● **Brief**: Reproduce every line of text in the material below without any changes, and leave out the picture markers.

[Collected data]
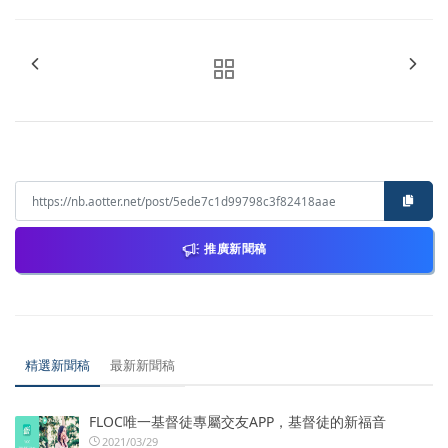
推廣新聞稿
精選新聞稿
最新新聞稿
FLOC唯一基督徒專屬交友APP，基督徒的新福音
2021/03/29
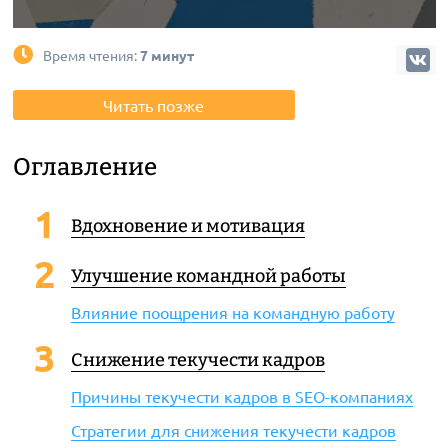
Время чтения:
7 минут
Читать позже
Оглавление
Вдохновение и мотивация
Улучшение командной работы
Влияние поощрения на командную работу
Снижение текучести кадров
Причины текучести кадров в SEO-компаниях
Стратегии для снижения текучести кадров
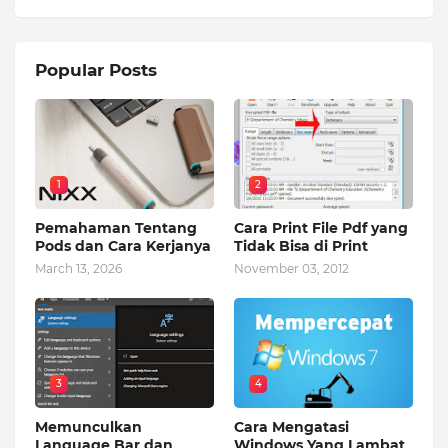
Popular Posts
1
2
Pemahaman Tentang
Cara Print File Pdf yang
Pods dan Cara Kerjanya
Tidak Bisa di Print
March 13, 2026
November 03, 2012
3
4
Memunculkan
Cara Mengatasi
Language Bar dan
Windows Yang Lambat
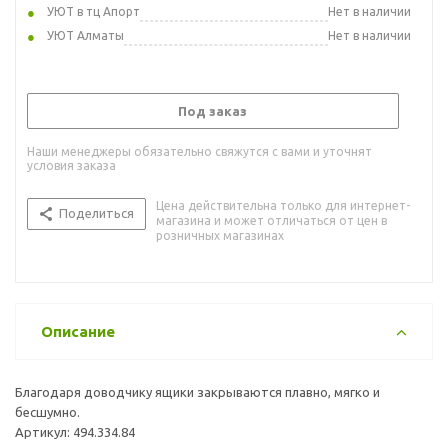
УЮТ в тц Апорт
Нет в наличии
УЮТ Алматы
Нет в наличии
Под заказ
Наши менеджеры обязательно свяжутся с вами и уточнят
условия заказа
Цена действительна только для интернет-
Поделиться
магазина и может отличаться от цен в
розничных магазинах
Описание
Благодаря доводчику ящики закрываются плавно, мягко и
бесшумно.
Артикул: 494.334.84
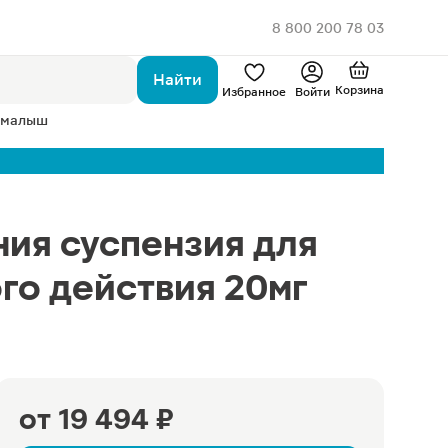
8 800 200 78 03
Найти
Корзина
Избранное
Войти
 малыш
ия суспензия для
го действия 20мг
от
19 494 ₽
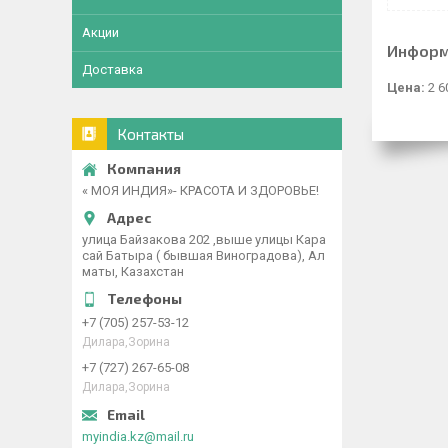
Акции
Информ
Доставка
Цена:
2 6
Контакты
« МОЯ ИНДИЯ»- КРАСОТА И ЗДОРОВЬЕ!
улица Байзакова 202 ,выше улицы Кара
сай Батыра ( бывшая Виноградова), Ал
маты, Казахстан
+7 (705) 257-53-12
Дилара,Зорина
+7 (727) 267-65-08
Дилара,Зорина
myindia.kz@mail.ru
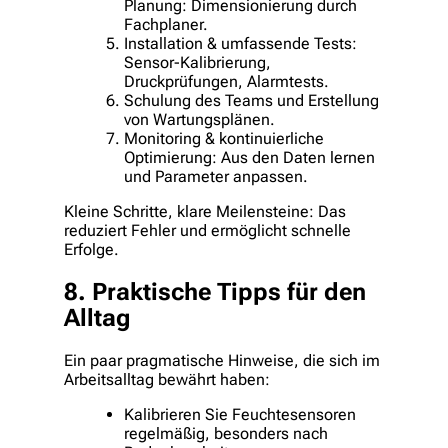
Planung: Dimensionierung durch
Fachplaner.
Installation & umfassende Tests:
Sensor-Kalibrierung,
Druckprüfungen, Alarmtests.
Schulung des Teams und Erstellung
von Wartungsplänen.
Monitoring & kontinuierliche
Optimierung: Aus den Daten lernen
und Parameter anpassen.
Kleine Schritte, klare Meilensteine: Das
reduziert Fehler und ermöglicht schnelle
Erfolge.
8. Praktische Tipps für den
Alltag
Ein paar pragmatische Hinweise, die sich im
Arbeitsalltag bewährt haben:
Kalibrieren Sie Feuchtesensoren
regelmäßig, besonders nach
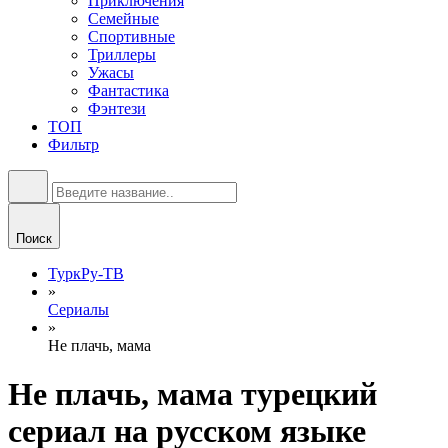
Приключения
Семейные
Спортивные
Триллеры
Ужасы
Фантастика
Фэнтези
ТОП
Фильтр
Поиск
ТуркРу-ТВ
»
Сериалы
»
Не плачь, мама
Не плачь, мама турецкий
сериал на русском языке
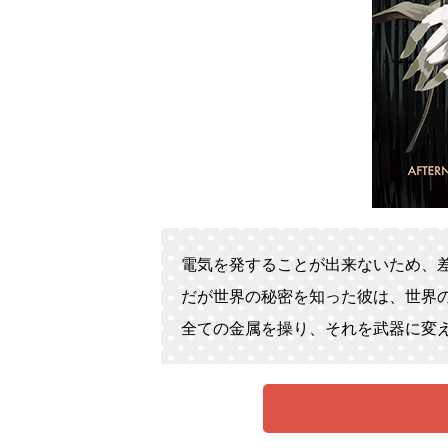
電気を発することが出来ないため、
だが世界の秘密を知った彼は、世界
全ての金属を操り、それを武器に変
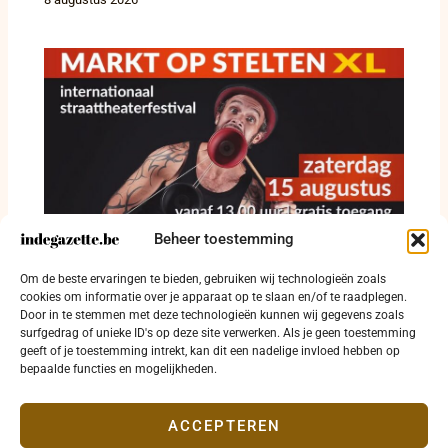
Beheer toestemming
Straattheater krijgt vrije baan op Grote Markt
Om de beste ervaringen te bieden, gebruiken wij technologieën zoals
in Diksmuide
cookies om informatie over je apparaat op te slaan en/of te raadplegen.
Door in te stemmen met deze technologieën kunnen wij gegevens zoals
8 augustus 2026
surfgedrag of unieke ID's op deze site verwerken. Als je geen toestemming
geeft of je toestemming intrekt, kan dit een nadelige invloed hebben op
bepaalde functies en mogelijkheden.
ACCEPTEREN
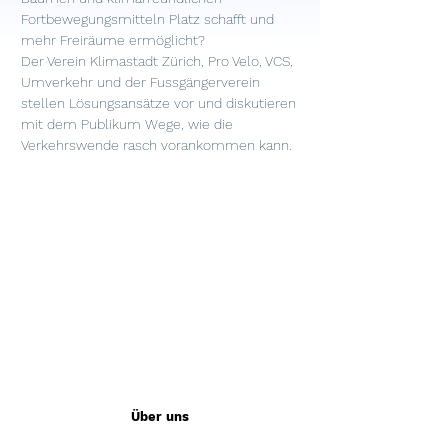
Fortbewegungsmitteln Platz schafft und 
mehr Freiräume ermöglicht?

Der Verein Klimastadt Zürich, Pro Velo, VCS, 
Umverkehr und der Fussgängerverein 
stellen Lösungsansätze vor und diskutieren 
mit dem Publikum Wege, wie die 
Verkehrswende rasch vorankommen kann.
Über uns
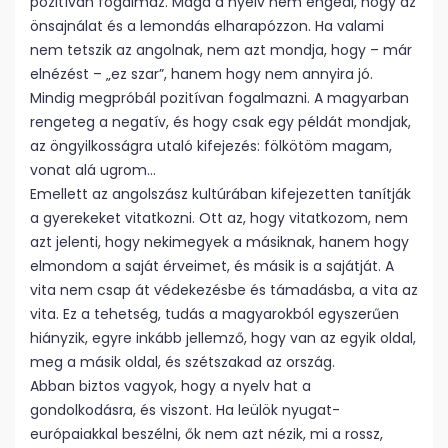
pozitívan fogalmaz. Maga a nyelv nem engedi, hogy az
önsajnálat és a lemondás elharapózzon. Ha valami
nem tetszik az angolnak, nem azt mondja, hogy – már
elnézést – „ez szar”, hanem hogy nem annyira jó.
Mindig megpróbál pozitívan fogalmazni. A magyarban
rengeteg a negatív, és hogy csak egy példát mondjak,
az öngyilkosságra utaló kifejezés: fölkötöm magam,
vonat alá ugrom…
Emellett az angolszász kultúrában kifejezetten tanítják
a gyerekeket vitatkozni. Ott az, hogy vitatkozom, nem
azt jelenti, hogy nekimegyek a másiknak, hanem hogy
elmondom a saját érveimet, és másik is a sajátját. A
vita nem csap át védekezésbe és támadásba, a vita az
vita. Ez a tehetség, tudás a magyarokból egyszerűen
hiányzik, egyre inkább jellemző, hogy van az egyik oldal,
meg a másik oldal, és szétszakad az ország.
Abban biztos vagyok, hogy a nyelv hat a
gondolkodásra, és viszont. Ha leülök nyugat-
európaiakkal beszélni, ők nem azt nézik, mi a rossz,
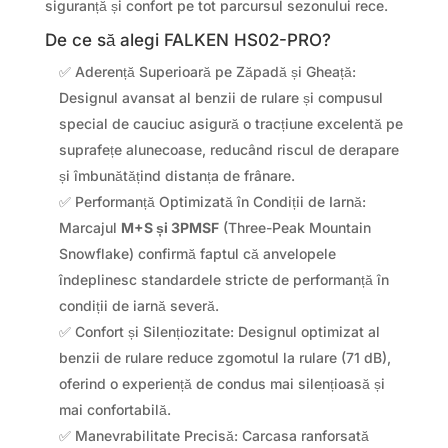
siguranță și confort pe tot parcursul sezonului rece.
De ce să alegi FALKEN HS02-PRO?
✅ Aderență Superioară pe Zăpadă și Gheață:
Designul avansat al benzii de rulare și compusul
special de cauciuc asigură o tracțiune excelentă pe
suprafețe alunecoase, reducând riscul de derapare
și îmbunătățind distanța de frânare.
✅ Performanță Optimizată în Condiții de Iarnă:
Marcajul
M+S și 3PMSF
(Three-Peak Mountain
Snowflake) confirmă faptul că anvelopele
îndeplinesc standardele stricte de performanță în
condiții de iarnă severă.
✅ Confort și Silențiozitate: Designul optimizat al
benzii de rulare reduce zgomotul la rulare (71 dB),
oferind o experiență de condus mai silențioasă și
mai confortabilă.
✅ Manevrabilitate Precisă: Carcasa ranforsată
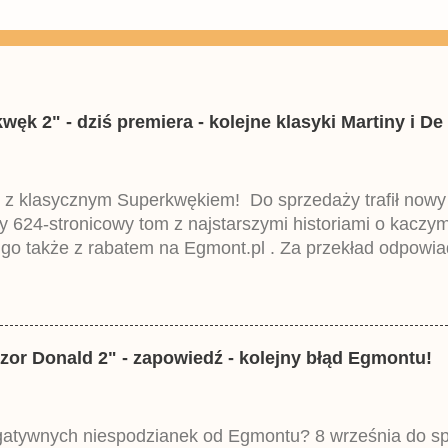
k 2" - dziś premiera - kolejne klasyki Martiny i De 
 z klasycznym Superkwękiem! Do sprzedaży trafił now
ny 624-stronicowy tom z najstarszymi historiami o kacz
 go także z rabatem na Egmont.pl . Za przekład odpowia
iemieckiego Lustiges Taschenbuch Phantomias Collection
zor Donald 2" - zapowiedź - kolejny błąd Egmontu!
egatywnych niespodzianek od Egmontu? 8 września do spr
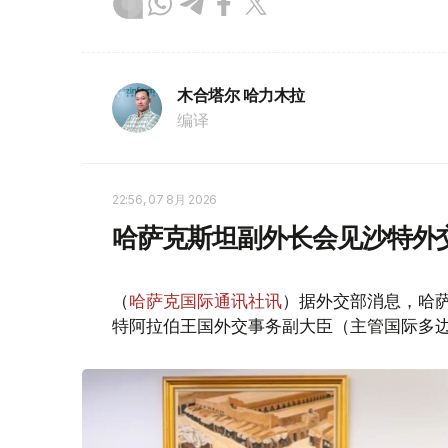
木合塔尔 哈力木拉
编译
22:56, 07 8月 2026
哈萨克斯坦副外长会见沙特外
（
哈萨克国际通讯社讯
）据外交部消息，哈萨
特阿拉伯王国外交事务副大臣（主管国际多边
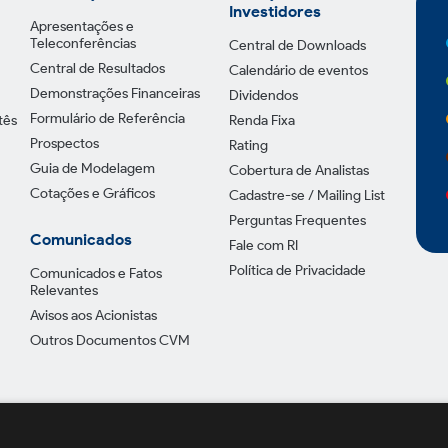
Investidores
Apresentações e
Teleconferências
Central de Downloads
Central de Resultados
Calendário de eventos
Demonstrações Financeiras
Dividendos
Formulário de Referência
tês
Renda Fixa
Prospectos
Rating
Guia de Modelagem
Cobertura de Analistas
Cotações e Gráficos
Cadastre-se / Mailing List
Perguntas Frequentes
Comunicados
Fale com RI
Política de Privacidade
Comunicados e Fatos
Relevantes
Avisos aos Acionistas
Outros Documentos CVM
Política de Pr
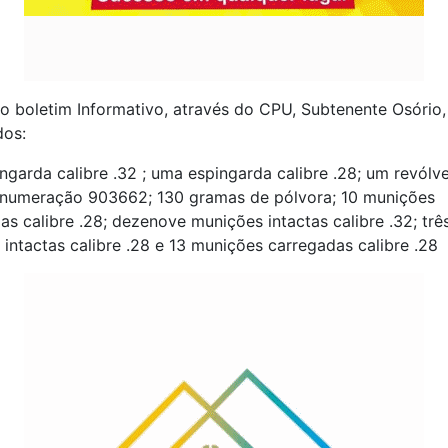
 boletim Informativo, através do CPU, Subtenente Osório,
dos:
garda calibre .32 ; uma espingarda calibre .28; um revólve
 numeração 903662; 130 gramas de pólvora; 10 munições
as calibre .28; dezenove munições intactas calibre .32; trê
intactas calibre .28 e 13 munições carregadas calibre .28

● **Solution to the problem**:
推廣新聞稿
精選新聞稿
最新新聞稿
FLOC唯一基督徒專屬交友APP，基督徒的新福音
2021/03/29
Время чтения:
7 минут
Читать позже
Оглавление
Вдохновение и мотивация
Улучшение командной работы
Влияние поощрения на командную работу
Снижение текучести кадров
Причины текучести кадров в SEO-компаниях
Стратегии для снижения текучести кадров
Popular Posts
1
2
Pemahaman Tentang
Cara Print File Pdf yang
Pods dan Cara Kerjanya
Tidak Bisa di Print
March 13, 2026
November 03, 2012
3
4
Memunculkan
Cara Mengatasi
Language Bar dan
Windows Yang Lambat
УЮТ в тц Апорт
Нет в наличии
УЮТ Алматы
Нет в наличии
Под заказ
Наши менеджеры обязательно свяжутся с вами и уточнят
условия заказа
Цена действительна только для интернет-
Поделиться
магазина и может отличаться от цен в
розничных магазинах
Описание
Благодаря доводчику ящики закрываются плавно, мягко и
бесшумно.
Артикул: 494.334.84
8 800 200 78 03
Найти
Корзина
Избранное
Войти
 малыш
ия суспензия для
го действия 20мг
от
19 494 ₽
Акции
Информ
Доставка
Цена:
2 6
Контакты
« МОЯ ИНДИЯ»- КРАСОТА И ЗДОРОВЬЕ!
улица Байзакова 202 ,выше улицы Кара
сай Батыра ( бывшая Виноградова), Ал
маты, Казахстан
+7 (705) 257-53-12
Дилара,Зорина
+7 (727) 267-65-08
Дилара,Зорина
myindia.kz@mail.ru
Planung: Dimensionierung durch
Fachplaner.
Installation & umfassende Tests:
Sensor-Kalibrierung,
Druckprüfungen, Alarmtests.
Schulung des Teams und Erstellung
von Wartungsplänen.
Monitoring & kontinuierliche
Optimierung: Aus den Daten lernen
und Parameter anpassen.
Kleine Schritte, klare Meilensteine: Das
reduziert Fehler und ermöglicht schnelle
Erfolge.
8. Praktische Tipps für den
Alltag
Ein paar pragmatische Hinweise, die sich im
Arbeitsalltag bewährt haben:
Kalibrieren Sie Feuchtesensoren
regelmäßig, besonders nach
Приключения
Семейные
Спортивные
Триллеры
Ужасы
Фантастика
Фэнтези
ТОП
Фильтр
Поиск
ТуркРу-ТВ
»
Сериалы
»
Не плачь, мама
Не плачь, мама турецкий
сериал на русском языке
電気を発することが出来ないため、
だが世界の秘密を知った彼は、世界
全ての金属を操り、それを武器に変
Beheer toestemming
Straattheater krijgt vrije baan op Grote Markt
Om de beste ervaringen te bieden, gebruiken wij technologieën zoals
in Diksmuide
cookies om informatie over je apparaat op te slaan en/of te raadplegen.
Door in te stemmen met deze technologieën kunnen wij gegevens zoals
8 augustus 2026
surfgedrag of unieke ID's op deze site verwerken. Als je geen toestemming
geeft of je toestemming intrekt, kan dit een nadelige invloed hebben op
bepaalde functies en mogelijkheden.
ACCEPTEREN
Fortbewegungsmitteln Platz schafft und 
mehr Freiräume ermöglicht?

Der Verein Klimastadt Zürich, Pro Velo, VCS, 
Umverkehr und der Fussgängerverein 
stellen Lösungsansätze vor und diskutieren 
mit dem Publikum Wege, wie die 
Verkehrswende rasch vorankommen kann.
Über uns
pozitívan fogalmaz. Maga a nyelv nem engedi, hogy az
önsajnálat és a lemondás elharapózzon. Ha valami
nem tetszik az angolnak, nem azt mondja, hogy – már
elnézést – „ez szar”, hanem hogy nem annyira jó.
Mindig megpróbál pozitívan fogalmazni. A magyarban
rengeteg a negatív, és hogy csak egy példát mondjak,
az öngyilkosságra utaló kifejezés: fölkötöm magam,
vonat alá ugrom…
Emellett az angolszász kultúrában kifejezetten tanítják
a gyerekeket vitatkozni. Ott az, hogy vitatkozom, nem
azt jelenti, hogy nekimegyek a másiknak, hanem hogy
elmondom a saját érveimet, és másik is a sajátját. A
vita nem csap át védekezésbe és támadásba, a vita az
vita. Ez a tehetség, tudás a magyarokból egyszerűen
hiányzik, egyre inkább jellemző, hogy van az egyik oldal,
meg a másik oldal, és szétszakad az ország.
Abban biztos vagyok, hogy a nyelv hat a
gondolkodásra, és viszont. Ha leülök nyugat-
európaiakkal beszélni, ők nem azt nézik, mi a rossz,
siguranță și confort pe tot parcursul sezonului rece.
De ce să alegi FALKEN HS02-PRO?
✅ Aderență Superioară pe Zăpadă și Gheață:
Designul avansat al benzii de rulare și compusul
special de cauciuc asigură o tracțiune excelentă pe
suprafețe alunecoase, reducând riscul de derapare
și îmbunătățind distanța de frânare.
✅ Performanță Optimizată în Condiții de Iarnă:
Marcajul
M+S și 3PMSF
(Three-Peak Mountain
Snowflake) confirmă faptul că anvelopele
îndeplinesc standardele stricte de performanță în
condiții de iarnă severă.
✅ Confort și Silențiozitate: Designul optimizat al
benzii de rulare reduce zgomotul la rulare (71 dB),
oferind o experiență de condus mai silențioasă și
mai confortabilă.
✅ Manevrabilitate Precisă: Carcasa ranforsată
k 2" - dziś premiera - kolejne klasyki Martiny i De 
 z klasycznym Superkwękiem! Do sprzedaży trafił now
ny 624-stronicowy tom z najstarszymi historiami o kacz
 go także z rabatem na Egmont.pl . Za przekład odpowia
iemieckiego Lustiges Taschenbuch Phantomias Collection
zor Donald 2" - zapowiedź - kolejny błąd Egmontu!
egatywnych niespodzianek od Egmontu? 8 września do spr
木合塔尔 哈力木拉
编译
22:56, 07 8月 2026
哈萨克斯坦副外长会见沙特外
（
哈萨克国际通讯社讯
）据外交部消息，哈萨
特阿拉伯王国外交事务副大臣（主管国际多边
Investidores
Apresentações e
Teleconferências
Central de Downloads
Central de Resultados
Calendário de eventos
Demonstrações Financeiras
Dividendos
Formulário de Referência
tês
Renda Fixa
Prospectos
Rating
Guia de Modelagem
Cobertura de Analistas
Cotações e Gráficos
Cadastre-se / Mailing List
Perguntas Frequentes
Comunicados
Fale com RI
Política de Privacidade
Comunicados e Fatos
Relevantes
Avisos aos Acionistas
Outros Documentos CVM
Política de Pr
 boletim Informativo, através do CPU, Subtenente Osório,
dos:
garda calibre .32 ; uma espingarda calibre .28; um revólve
 numeração 903662; 130 gramas de pólvora; 10 munições
as calibre .28; dezenove munições intactas calibre .32; trê
intactas calibre .28 e 13 munições carregadas calibre .28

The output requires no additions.